Inflation declined to 9.87 per cent last month, compared with 11.16 per cent in November, according to provisional figures released by the government. Vegetable price inflation fell to 38 per cent.
India rates likely to stay on hold as inflation slows
India’s inflation slowed to its lowest level in three months in December as soaring vegetable prices eased, with the reading considered critical in helping to determine the central bank’s future interest-rate decisions.
The data is likely to increase the chances of the Reserve Bank of India (RBI) keeping rates on hold at the next monetary policy meeting this month, according to analysts.
It is also expected to be welcomed the ruling Congress party, with high inflation a major source of concern as it tries to win over voters ahead of a forthcoming general election in the country.
Consumer price index inflation declined to 9.87 per cent last month, compared with 11.16 per cent in November, according to provisional figures released by the government. Vegetable price inflation fell to 38.76 per cent last month, compared with more than 61 per cent in November. Overall food inflation stood at 12.16 per cent in December, down from 14.72 per cent a month earlier.
The rupee and stock markets rose yesterday ahead of the release of the data – published after the markets closed – in anticipation of a drop in inflation. The rupee was trading at 61.51 against the US dollar yesterday afternoon, compared with a close of 61.90 on Friday. The S&P BSE Sensex gained 1.81 per cent, ending the day at 21,134.21.
The RBI last month unexpectedly kept interest rates on hold. A 25-basis point increase in the key rate had been anticipated to help to curb stubbornly high inflation, partly because the central bank governor, Raghuram Rajan, who took up the role in September, had highlighted that keeping inflation in check was his main priority.
The central bank justified its decision last month by saying that indications of vegetable prices coming down meant it was worth waiting to see what happened “before determining the course of monetary policy”.
Inflation, which hits the poor hard, has hurt the Congress party. Onion prices tripled last year, helping to drive up inflation levels. Considered a dietary staple, onion prices have been credited with political parties losing elections in India in the past. A general election is expected by May.
Many restaurants and individuals reduced their use of onions as the cost of the vegetable rocketed. A drought caused by weak rainfall during the monsoon season in 2012 was largely to blame for poor supplies of crops, which led to a rise in prices. The monsoon season last year was much better, however, resulting in better yields of crops.

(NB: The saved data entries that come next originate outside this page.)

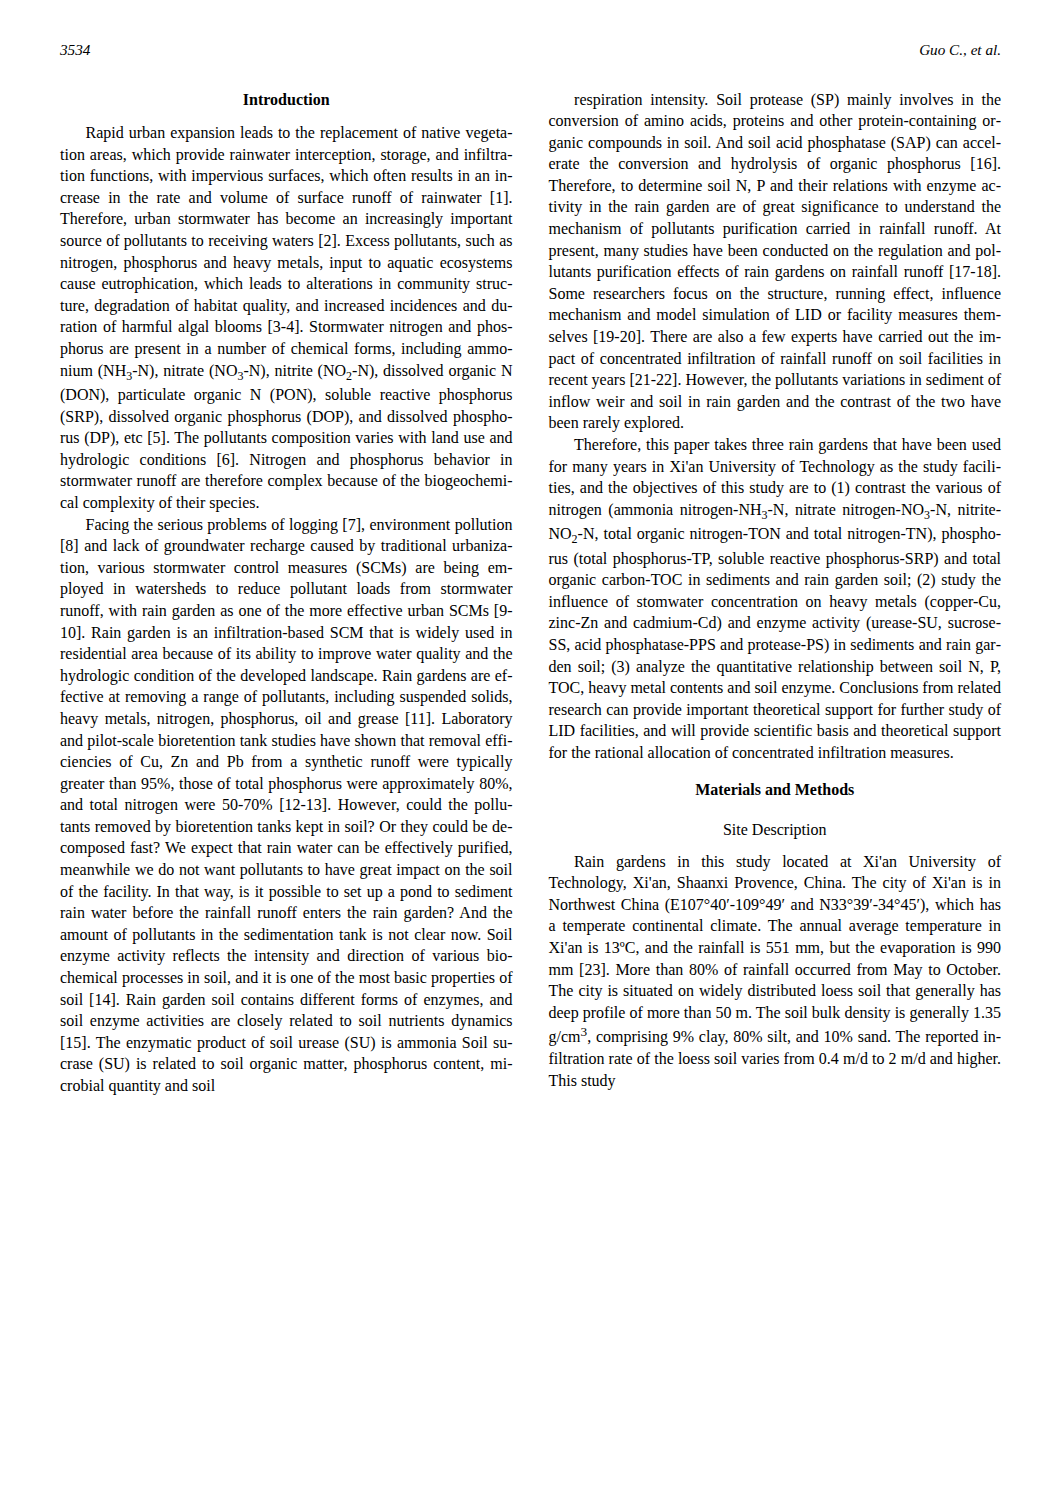3534 Guo C., et al.
Introduction
Rapid urban expansion leads to the replacement of native vegetation areas, which provide rainwater interception, storage, and infiltration functions, with impervious surfaces, which often results in an increase in the rate and volume of surface runoff of rainwater [1]. Therefore, urban stormwater has become an increasingly important source of pollutants to receiving waters [2]. Excess pollutants, such as nitrogen, phosphorus and heavy metals, input to aquatic ecosystems cause eutrophication, which leads to alterations in community structure, degradation of habitat quality, and increased incidences and duration of harmful algal blooms [3-4]. Stormwater nitrogen and phosphorus are present in a number of chemical forms, including ammonium (NH3-N), nitrate (NO3-N), nitrite (NO2-N), dissolved organic N (DON), particulate organic N (PON), soluble reactive phosphorus (SRP), dissolved organic phosphorus (DOP), and dissolved phosphorus (DP), etc [5]. The pollutants composition varies with land use and hydrologic conditions [6]. Nitrogen and phosphorus behavior in stormwater runoff are therefore complex because of the biogeochemical complexity of their species.
Facing the serious problems of logging [7], environment pollution [8] and lack of groundwater recharge caused by traditional urbanization, various stormwater control measures (SCMs) are being employed in watersheds to reduce pollutant loads from stormwater runoff, with rain garden as one of the more effective urban SCMs [9-10]. Rain garden is an infiltration-based SCM that is widely used in residential area because of its ability to improve water quality and the hydrologic condition of the developed landscape. Rain gardens are effective at removing a range of pollutants, including suspended solids, heavy metals, nitrogen, phosphorus, oil and grease [11]. Laboratory and pilot-scale bioretention tank studies have shown that removal efficiencies of Cu, Zn and Pb from a synthetic runoff were typically greater than 95%, those of total phosphorus were approximately 80%, and total nitrogen were 50-70% [12-13]. However, could the pollutants removed by bioretention tanks kept in soil? Or they could be decomposed fast? We expect that rain water can be effectively purified, meanwhile we do not want pollutants to have great impact on the soil of the facility. In that way, is it possible to set up a pond to sediment rain water before the rainfall runoff enters the rain garden? And the amount of pollutants in the sedimentation tank is not clear now. Soil enzyme activity reflects the intensity and direction of various biochemical processes in soil, and it is one of the most basic properties of soil [14]. Rain garden soil contains different forms of enzymes, and soil enzyme activities are closely related to soil nutrients dynamics [15]. The enzymatic product of soil urease (SU) is ammonia Soil sucrase (SU) is related to soil organic matter, phosphorus content, microbial quantity and soil
respiration intensity. Soil protease (SP) mainly involves in the conversion of amino acids, proteins and other protein-containing organic compounds in soil. And soil acid phosphatase (SAP) can accelerate the conversion and hydrolysis of organic phosphorus [16]. Therefore, to determine soil N, P and their relations with enzyme activity in the rain garden are of great significance to understand the mechanism of pollutants purification carried in rainfall runoff. At present, many studies have been conducted on the regulation and pollutants purification effects of rain gardens on rainfall runoff [17-18]. Some researchers focus on the structure, running effect, influence mechanism and model simulation of LID or facility measures themselves [19-20]. There are also a few experts have carried out the impact of concentrated infiltration of rainfall runoff on soil facilities in recent years [21-22]. However, the pollutants variations in sediment of inflow weir and soil in rain garden and the contrast of the two have been rarely explored.
Therefore, this paper takes three rain gardens that have been used for many years in Xi'an University of Technology as the study facilities, and the objectives of this study are to (1) contrast the various of nitrogen (ammonia nitrogen-NH3-N, nitrate nitrogen-NO3-N, nitrite-NO2-N, total organic nitrogen-TON and total nitrogen-TN), phosphorus (total phosphorus-TP, soluble reactive phosphorus-SRP) and total organic carbon-TOC in sediments and rain garden soil; (2) study the influence of stomwater concentration on heavy metals (copper-Cu, zinc-Zn and cadmium-Cd) and enzyme activity (urease-SU, sucrose-SS, acid phosphatase-PPS and protease-PS) in sediments and rain garden soil; (3) analyze the quantitative relationship between soil N, P, TOC, heavy metal contents and soil enzyme. Conclusions from related research can provide important theoretical support for further study of LID facilities, and will provide scientific basis and theoretical support for the rational allocation of concentrated infiltration measures.
Materials and Methods
Site Description
Rain gardens in this study located at Xi'an University of Technology, Xi'an, Shaanxi Provence, China. The city of Xi'an is in Northwest China (E107°40′-109°49′ and N33°39′-34°45′), which has a temperate continental climate. The annual average temperature in Xi'an is 13ºC, and the rainfall is 551 mm, but the evaporation is 990 mm [23]. More than 80% of rainfall occurred from May to October. The city is situated on widely distributed loess soil that generally has deep profile of more than 50 m. The soil bulk density is generally 1.35 g/cm3, comprising 9% clay, 80% silt, and 10% sand. The reported infiltration rate of the loess soil varies from 0.4 m/d to 2 m/d and higher. This study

Leif Eskesen, HSBC’s chief economist for India and Asean, said inflation risks remained “tilted to the upside” – despite the expected easing of food inflation – and that rate rises would be needed to manage such risks. Others believe that the inflation data could pave the way for cuts.
“We believe if the inflation trajectory softens markedly in December 2013, the RBI may have room for a rate cut at a future date,” wrote Soumya Kanti Ghosh, the chief economic adviser to the economic research department at the State Bank of India, in a research note published just before the data was released.
“However, a rate cut is unlikely before March 2014, but only if the inflation numbers show a persistent declining trend.”
Factory output data released on Friday revealed a 2.1 per cent decline in November compared to the same month a year earlier, adding to the case against a rise in interest rates.